熾烈な競争

仕事の関係で印刷を依頼することがときどきあるのですが、近ごろのネットで注文する印刷業界の価格競争には凄まじいものがあるようです。

ネットが発達する以前の印刷業界を知る者にとっては、これこそまさに「価格破壊」と呼ぶに相応しいもので、日本中の大半の印刷会社が低価格をめぐって熾烈な競争を繰り広げるか、さもなくば廃業などに追い込まれているようです。

ひと時代前までは、印刷は中国が断然安いので、大手企業などの大量の印刷物や出版物は運送コストをかけてでもそちらのほうが安くつくので、国内の印刷業界は大変な状況らしいという話を聞いたことがありました。
そんな時期からさらに年月を経て、今では国内の印刷業もすべてではないかもしれませんが、この価格競争に打って出て、マロニエ君の手許だけでも、数社の激安店がリストアップされており、安い魅力には勝てずにこれをよく使っています。

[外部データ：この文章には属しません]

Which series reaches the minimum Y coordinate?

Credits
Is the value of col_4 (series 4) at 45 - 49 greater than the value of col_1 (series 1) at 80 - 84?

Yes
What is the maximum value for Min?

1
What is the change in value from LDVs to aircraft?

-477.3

しかも驚くべきは、昔ながらの「安かろう、悪かろう」ではなく、本当に高品質な製品がきちんと納入されてくるので、いやはやこれも時代かと驚くばかりです。

そのかわり、昔の印刷屋のような手間暇かけた手法ではなく、原稿はすべて発注者のほうで完成させなくてはならず、それなりにビジュアル系のソフトなども使いこなさなくてはならないという点もありますが、それさえクリアすれば、本当に信じられないような低価格で、従来の価格のものと遜色ない美しい印刷が仕上がってくるのですから、驚くやら、ありがたいやらです。

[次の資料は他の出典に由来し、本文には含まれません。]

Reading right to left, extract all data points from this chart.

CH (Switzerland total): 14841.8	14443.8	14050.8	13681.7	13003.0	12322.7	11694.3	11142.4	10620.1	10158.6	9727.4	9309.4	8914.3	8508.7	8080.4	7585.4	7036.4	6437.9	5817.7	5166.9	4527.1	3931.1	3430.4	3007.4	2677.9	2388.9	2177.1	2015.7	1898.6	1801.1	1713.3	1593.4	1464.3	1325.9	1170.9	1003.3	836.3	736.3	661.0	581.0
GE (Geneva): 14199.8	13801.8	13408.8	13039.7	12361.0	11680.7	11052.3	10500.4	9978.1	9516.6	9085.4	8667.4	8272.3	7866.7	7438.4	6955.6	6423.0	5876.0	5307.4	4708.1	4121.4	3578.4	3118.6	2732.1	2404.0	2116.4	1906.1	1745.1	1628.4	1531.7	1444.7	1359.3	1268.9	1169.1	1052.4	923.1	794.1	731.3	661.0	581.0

また一色刷と二色刷、さらにはカラー印刷という点でも、価格は大きく差が出るというのもこれまでの印刷の常識でしたが、今ではフルカラーが半ば当たり前のようで、さほどの違いはありません。これはおそらく印刷機が以前とは比較にならないほど発達、高性能になったためだろうと思われます。

まあ、利用者としては安いことは無条件にありがたいことなので、とりあえず歓迎なのは間違いありませんが、しかしこういう競争をやっていかなくてはならない今の厳しい世の中という観点で考えてみると、なにやら恐ろしいような気がするのも事実です。
しかも、相手はネットですから、日本中どこの印刷屋であってもハンディなくライバルとなるわけで、昔なら必然的に距離の近い、付き合いのある印刷屋であることは当たり前でしたが、そういう条件も無情に撤廃されたということでしょう。

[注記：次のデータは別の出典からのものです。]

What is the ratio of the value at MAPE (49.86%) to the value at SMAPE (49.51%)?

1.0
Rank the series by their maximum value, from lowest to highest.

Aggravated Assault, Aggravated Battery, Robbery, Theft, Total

現にマロニエ君がネットで利用している印刷会社も、ものによって価格と得意分野が異なるために数社を使っていますが、京都、名古屋というふうに、すべて遠方の会社で、もちろん社員とは一面識もないわけですから、利用しながらときおり驚いているところです。
先日も、ポストカードを作るのに、あるギャラリーの紹介で安い印刷会社(もちろんネットの)というのを紹介されましたが、同じ条件でも別会社を調べてみると価格はさらにその3分の1ほどだったりと、その凄まじさときたら大変なものです。

自分が利用していて言うのも憚られますが、ネットというのは社会をおそろしく厳しい、極限の競争を強いるものへと変えてしまったのは間違いないような気がします。